> Exercise description: Copy out every line of the data below, character for character, with no changes.
┌──
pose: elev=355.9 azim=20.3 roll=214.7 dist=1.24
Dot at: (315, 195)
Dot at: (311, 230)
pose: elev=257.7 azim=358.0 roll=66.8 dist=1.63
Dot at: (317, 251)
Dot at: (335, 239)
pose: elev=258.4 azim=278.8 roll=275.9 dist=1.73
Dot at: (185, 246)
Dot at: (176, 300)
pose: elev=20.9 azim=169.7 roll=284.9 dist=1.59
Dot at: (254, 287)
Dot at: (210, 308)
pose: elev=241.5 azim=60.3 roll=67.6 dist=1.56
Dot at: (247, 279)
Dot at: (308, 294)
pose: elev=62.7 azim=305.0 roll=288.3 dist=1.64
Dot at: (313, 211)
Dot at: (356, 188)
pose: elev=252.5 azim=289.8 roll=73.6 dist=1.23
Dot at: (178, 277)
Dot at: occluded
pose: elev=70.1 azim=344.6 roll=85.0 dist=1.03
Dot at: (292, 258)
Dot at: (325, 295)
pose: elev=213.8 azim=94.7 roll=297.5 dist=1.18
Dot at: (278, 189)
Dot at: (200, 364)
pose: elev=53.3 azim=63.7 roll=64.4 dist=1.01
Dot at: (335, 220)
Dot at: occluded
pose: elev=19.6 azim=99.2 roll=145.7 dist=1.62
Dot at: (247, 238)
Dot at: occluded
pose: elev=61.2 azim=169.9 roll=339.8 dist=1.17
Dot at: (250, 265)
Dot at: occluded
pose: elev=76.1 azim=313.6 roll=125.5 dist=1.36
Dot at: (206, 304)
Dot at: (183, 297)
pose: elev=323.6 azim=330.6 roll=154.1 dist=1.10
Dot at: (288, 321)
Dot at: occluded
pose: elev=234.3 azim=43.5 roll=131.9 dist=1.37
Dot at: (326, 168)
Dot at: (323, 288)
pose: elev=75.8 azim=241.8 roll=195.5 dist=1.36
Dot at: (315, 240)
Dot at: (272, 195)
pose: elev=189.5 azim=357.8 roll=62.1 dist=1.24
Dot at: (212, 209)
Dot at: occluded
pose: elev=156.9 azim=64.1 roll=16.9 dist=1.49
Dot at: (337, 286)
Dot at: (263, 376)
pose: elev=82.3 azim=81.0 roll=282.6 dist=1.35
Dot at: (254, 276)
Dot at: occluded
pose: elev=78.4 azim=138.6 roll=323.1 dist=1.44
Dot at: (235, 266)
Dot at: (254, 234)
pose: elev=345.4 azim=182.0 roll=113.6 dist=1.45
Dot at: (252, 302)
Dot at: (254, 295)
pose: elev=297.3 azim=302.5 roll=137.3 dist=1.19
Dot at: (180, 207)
└──
> Written solution:
pose: elev=355.9 azim=20.3 roll=214.7 dist=1.24
Dot at: (315, 195)
Dot at: (311, 230)
pose: elev=257.7 azim=358.0 roll=66.8 dist=1.63
Dot at: (317, 251)
Dot at: (335, 239)
pose: elev=258.4 azim=278.8 roll=275.9 dist=1.73
Dot at: (185, 246)
Dot at: (176, 300)
pose: elev=20.9 azim=169.7 roll=284.9 dist=1.59
Dot at: (254, 287)
Dot at: (210, 308)
pose: elev=241.5 azim=60.3 roll=67.6 dist=1.56
Dot at: (247, 279)
Dot at: (308, 294)
pose: elev=62.7 azim=305.0 roll=288.3 dist=1.64
Dot at: (313, 211)
Dot at: (356, 188)
pose: elev=252.5 azim=289.8 roll=73.6 dist=1.23
Dot at: (178, 277)
Dot at: occluded
pose: elev=70.1 azim=344.6 roll=85.0 dist=1.03
Dot at: (292, 258)
Dot at: (325, 295)
pose: elev=213.8 azim=94.7 roll=297.5 dist=1.18
Dot at: (278, 189)
Dot at: (200, 364)
pose: elev=53.3 azim=63.7 roll=64.4 dist=1.01
Dot at: (335, 220)
Dot at: occluded
pose: elev=19.6 azim=99.2 roll=145.7 dist=1.62
Dot at: (247, 238)
Dot at: occluded
pose: elev=61.2 azim=169.9 roll=339.8 dist=1.17
Dot at: (250, 265)
Dot at: occluded
pose: elev=76.1 azim=313.6 roll=125.5 dist=1.36
Dot at: (206, 304)
Dot at: (183, 297)
pose: elev=323.6 azim=330.6 roll=154.1 dist=1.10
Dot at: (288, 321)
Dot at: occluded
pose: elev=234.3 azim=43.5 roll=131.9 dist=1.37
Dot at: (326, 168)
Dot at: (323, 288)
pose: elev=75.8 azim=241.8 roll=195.5 dist=1.36
Dot at: (315, 240)
Dot at: (272, 195)
pose: elev=189.5 azim=357.8 roll=62.1 dist=1.24
Dot at: (212, 209)
Dot at: occluded
pose: elev=156.9 azim=64.1 roll=16.9 dist=1.49
Dot at: (337, 286)
Dot at: (263, 376)
pose: elev=82.3 azim=81.0 roll=282.6 dist=1.35
Dot at: (254, 276)
Dot at: occluded
pose: elev=78.4 azim=138.6 roll=323.1 dist=1.44
Dot at: (235, 266)
Dot at: (254, 234)
pose: elev=345.4 azim=182.0 roll=113.6 dist=1.45
Dot at: (252, 302)
Dot at: (254, 295)
pose: elev=297.3 azim=302.5 roll=137.3 dist=1.19
Dot at: (180, 207)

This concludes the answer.